What you want is that padlock icon with the “Secure” designation, along with the “https” in the website address. Click on that, and it’ll say “Connection is secure” and that your information such as your password to the site and your credit card numbers will be safe when you send them to the site. That means other people (like hackers) are much less likely to find your password or get your credit card numbers.
Why Switch to HTTPS?
That “S” after “http” in the browser bar stands for “secure”, and if you’re the website manager that’s what you want. Google has reported that 81 of the top 100 sites are already using https. The stats found by the Google Chrome browser has also found that about 68% of the Chrome traffic on Android and Windows are already protected by https domains. It’s higher at 78% for Chrome OS and Mac.
So why are webmasters switching to https? Here are some compelling reasons:
- The “not secure” warning doesn’t make your website visitors feel good about browsing around on your site. This means that they’re much more likely to leave your site as quickly as possible once they get to see that warning.
- People assume automatically that your website is basically untrustworthy. This may not be limited to just your security, but also the truthfulness of your information.
- Your website visitors may also conclude that you simply do not care about them and their security. This may then also mean that you don’t care about them in general, so people may suspect that you’re offering substandard products and services while you’re overcharging your customers.

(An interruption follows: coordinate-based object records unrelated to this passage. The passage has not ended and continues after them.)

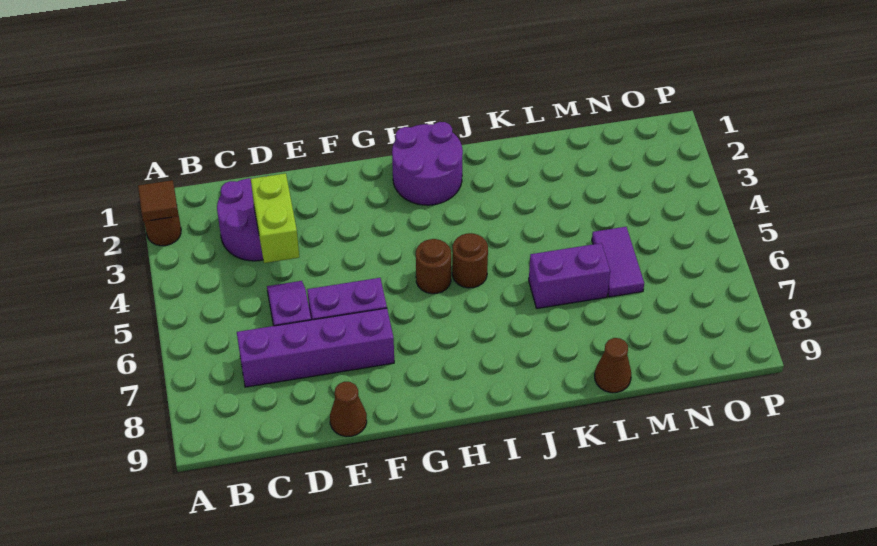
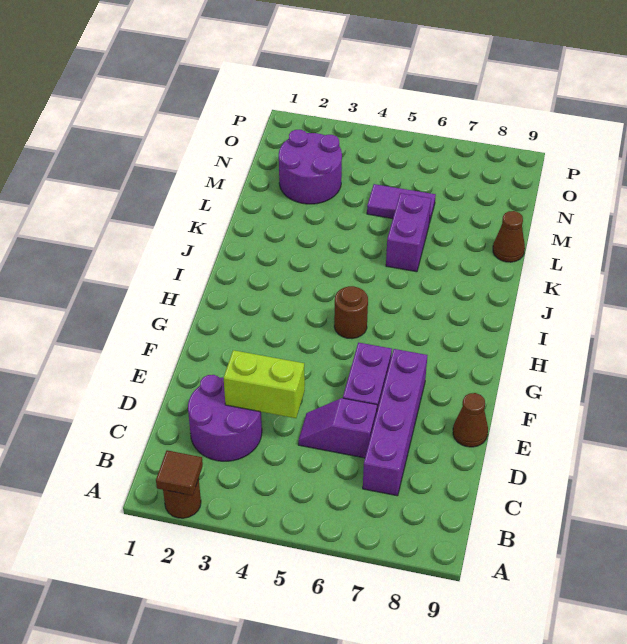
purple round brick H1:I2 level 1 -> purple round brick M2:N3 level 1
brown round brick I5 level 1 -> none

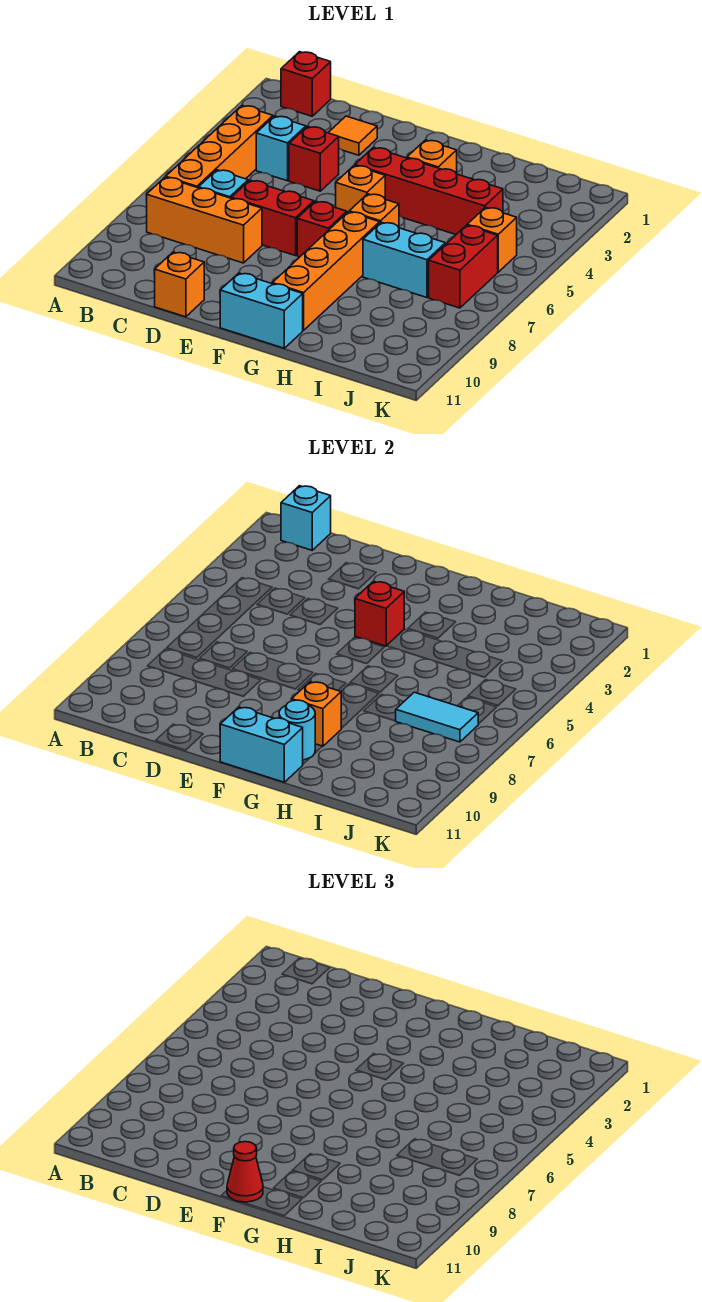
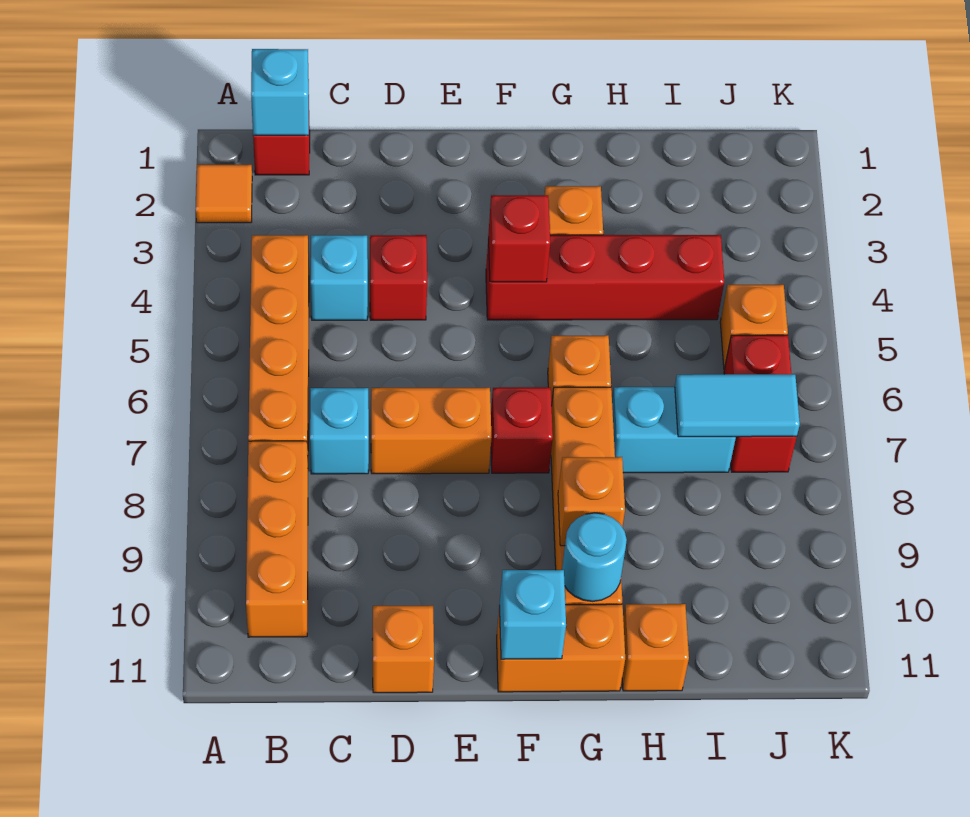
orange brick B8:D8 level 1 -> orange brick B8:B10 level 1
orange tile D2 level 1 -> orange tile A2 level 1
red brick D7:E7 level 1 -> orange brick D7:E7 level 1
orange brick F5 level 1 -> orange brick H11 level 1
cyan brick F11:G11 level 1 -> orange brick F11:G11 level 1
cyan brick F11:G11 level 2 -> cyan brick F11 level 2
red cone F11 level 3 -> none

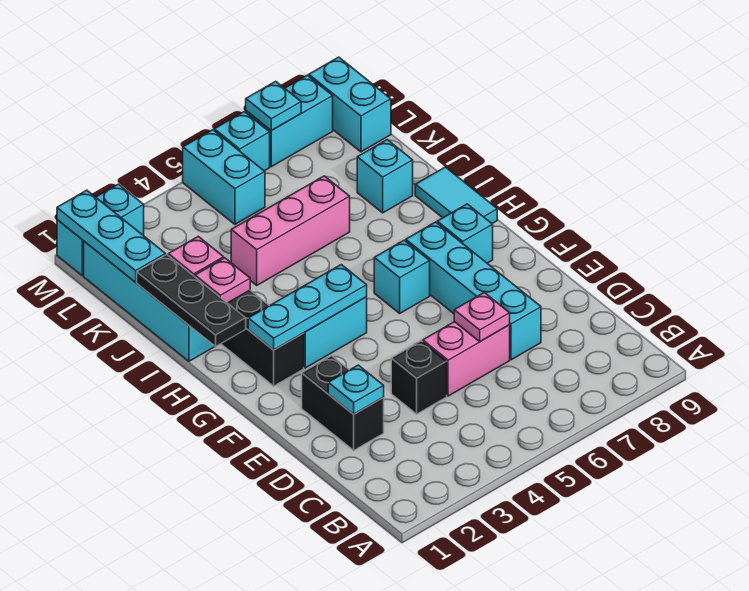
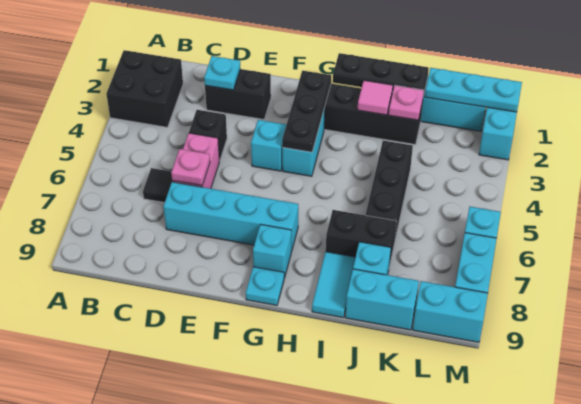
none -> black brick A2:B3 level 1
none -> black tile C6 level 1
cyan plate G2:G4 level 2 -> black plate G2:G4 level 2
cyan brick G6 level 1 -> cyan brick F4 level 1
cyan tile H9:I9 level 1 -> cyan tile I8:I9 level 1
pink plate I2 level 2 -> pink tile I2 level 2
none -> black brick I7:J7 level 1
pink brick J4:J6 level 1 -> black brick J4:J6 level 1
cyan brick L5:M5 level 1 -> cyan brick J9:K9 level 1
cyan plate M7 level 2 -> cyan plate G9 level 1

- When people leave your site for these reasons, you basically lose them as potential customers. You’re not able to offer them your goods and services and you’re not able to enjoy their patronage (and money).
- The use of https can also affect your SEO. Google is discouraging websites with unsecure domains by keeping them from appearing in their top search results. So even if you do think you don’t need a secure domain for your site (because you don’t use the site with passwords or get credit card info), it’s still bad from an online marketing standpoint.
It’s not as if it’s extremely difficult or expensive to make the switch to a secure domain. If you’re using a professional web designer to make your site for you, then make sure they will automatically secure the SSL certificate you need so that you will have a secure domain for your site. If you’re doing your website yourself, then you need to get that SSL certificate pronto as well.